365- Gusül bitmeden önce sol tarafın veya sağ tarafın bir miktarını yıkadığı hususunda şüpheye düşerse, o miktarı yıkaması yeterlidir. Ancak baş ve boyunun bir miktarının yıkanmasında şüphe ederse farz ihtiyata göre o miktarı yıkadıktan sonra yeniden bedeni yıkamalıdır.
İrtimasî Gusül
İrtimasî gusül iki şekilde alınır:
a) Ani
b) Tedrici
366- Ani irtimasi gusülde, su bedenin tamamını bir anda kaplamalıdır; gusle başlamadan önce bedenin tamamının sudan dışarıda olması şart değildir. Sadece bedenin bir kısmı dışarıda olur ve gusül niyetiyle suya daldırılırsa yeterlidir.

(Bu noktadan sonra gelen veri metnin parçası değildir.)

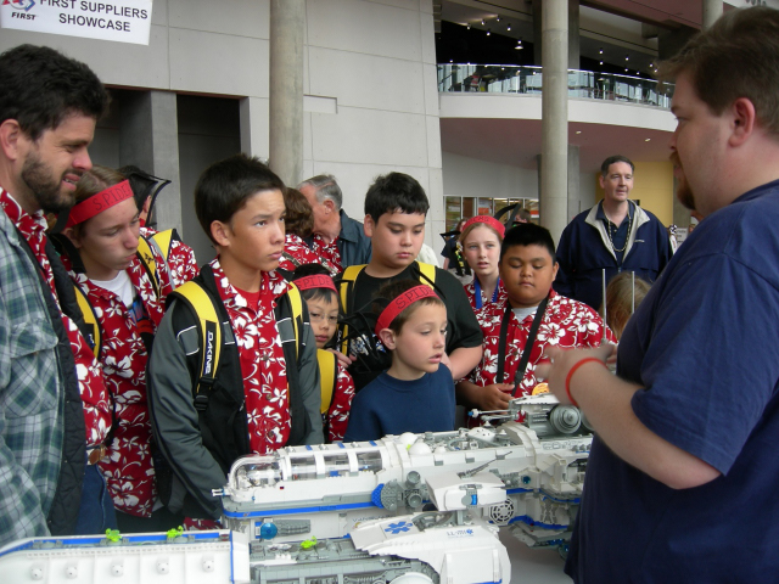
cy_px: 292
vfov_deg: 39.7
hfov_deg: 51.4
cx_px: 390
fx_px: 810
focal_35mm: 36
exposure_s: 1/53.3
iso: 64
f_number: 2.7
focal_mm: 7.5
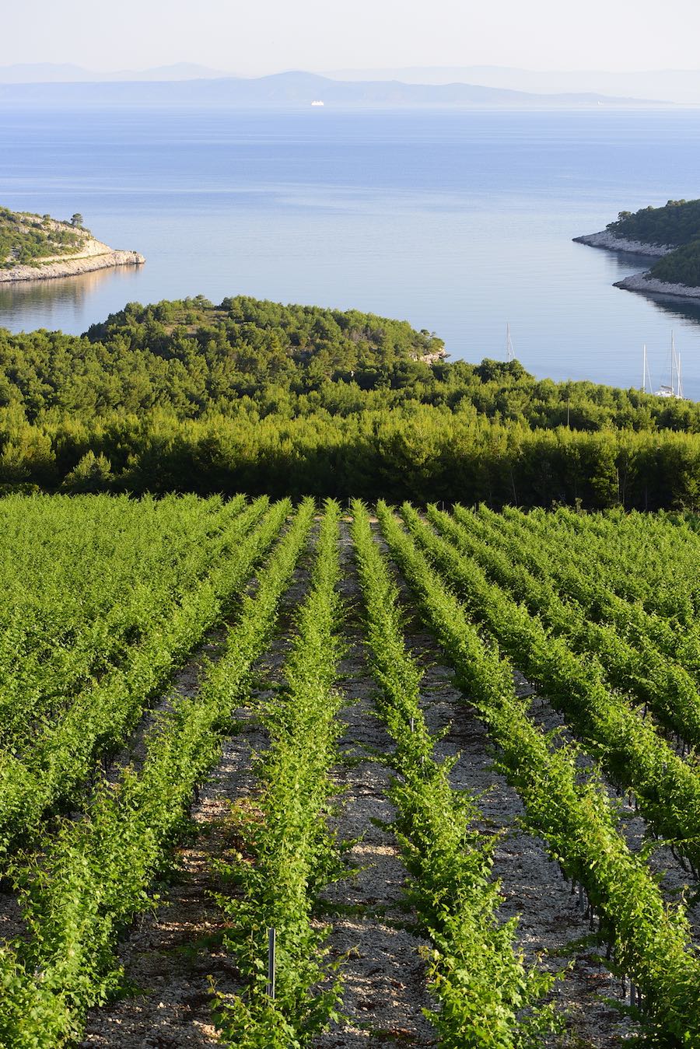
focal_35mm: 78
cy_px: 524
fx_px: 2274
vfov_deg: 26.0
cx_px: 350
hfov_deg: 17.5
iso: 100
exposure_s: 1/200
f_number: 5.6
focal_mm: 78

367- Tedrici olarak yapılan irtimasi gusülde, bedeni, örfi birliği korumak şartıyla, yavaş yavaş suya daldırmak gerekir. Bu tür irtimasi gusülde, gusle başlamadan önce, bedenin tamamının suyun dışında olması gerekir.
368- İrtimasî gusülden sonra, bedenin bir miktarına su ulaşmadığını anlarsa, ister yerini bilsin, ister bilmesin, yeniden gusletmelidir.
369- Tertibî gusül edecek vakti yoksa ve irtimasî gusül etmek için vakti olursa, irtimasî gusül etmelidir.
370- Hac veya umre için ihrama giren kimse, irtimasî gusül etmemelidir. Ancak, unutkanlık yüzünden irtimasî gusül ederse, guslü sahihtir.